Decidimos no revelar la existencia de la instalación en Qom durante la

reunión del Consejo de Seguridad de la ONU sobre temas de seguridad

nuclear que yo debía presidir, aunque el icónico marco habría servido muy

bien de escenario. Necesitábamos tiempo para informar minuciosamente a

la IAEA y a los demás miembros del P5+1. También queríamos evitar

ciertas similitudes con la dramática —y al final desacreditada—

presentación al Consejo de Seguridad por el uso de armas de destrucción

masiva de Irak que había hecho Colin Powell en vísperas de la guerra de

Irak.
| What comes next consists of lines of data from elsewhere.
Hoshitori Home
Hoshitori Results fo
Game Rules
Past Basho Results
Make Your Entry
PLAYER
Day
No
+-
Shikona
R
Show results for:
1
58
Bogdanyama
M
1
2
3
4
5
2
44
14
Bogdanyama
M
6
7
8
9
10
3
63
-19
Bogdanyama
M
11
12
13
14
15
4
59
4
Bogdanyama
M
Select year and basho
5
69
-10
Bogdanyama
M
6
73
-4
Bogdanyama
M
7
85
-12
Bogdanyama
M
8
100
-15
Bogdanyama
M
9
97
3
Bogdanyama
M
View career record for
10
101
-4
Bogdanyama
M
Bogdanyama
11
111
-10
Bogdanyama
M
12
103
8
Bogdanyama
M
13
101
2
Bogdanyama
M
En vez de eso, le dimos la noticia a The New York Times justo antes de

la reunión de líderes del G20 que se celebraría en Pittsburgh.

El efecto fue electrizante. Los reporteros especularon sobre la posibilidad

de que Israel lanzara sus misiles sobre Qom. Los miembros del Congreso

pidieron acciones inmediatas. En una conferencia de prensa junto al

presidente francés Sarkozy y el primer ministro británico Brown, hice

hincapié en la necesidad de una respuesta internacional contundente, pero

me abstuve de especificar las sanciones para evitar comprometer a

Medvédev antes de que pudiera discutir la cuestión con Putin. Asumiendo

que podíamos mantener el compromiso con él, solo nos quedaba un único

obstáculo diplomático importante que resolver: convencer al escéptico

Gobierno chino para que votara a favor de las sanciones contra uno de sus

principales proveedores de petróleo.

—¿Qué opciones hay de que eso ocurra? —me preguntó McFaul.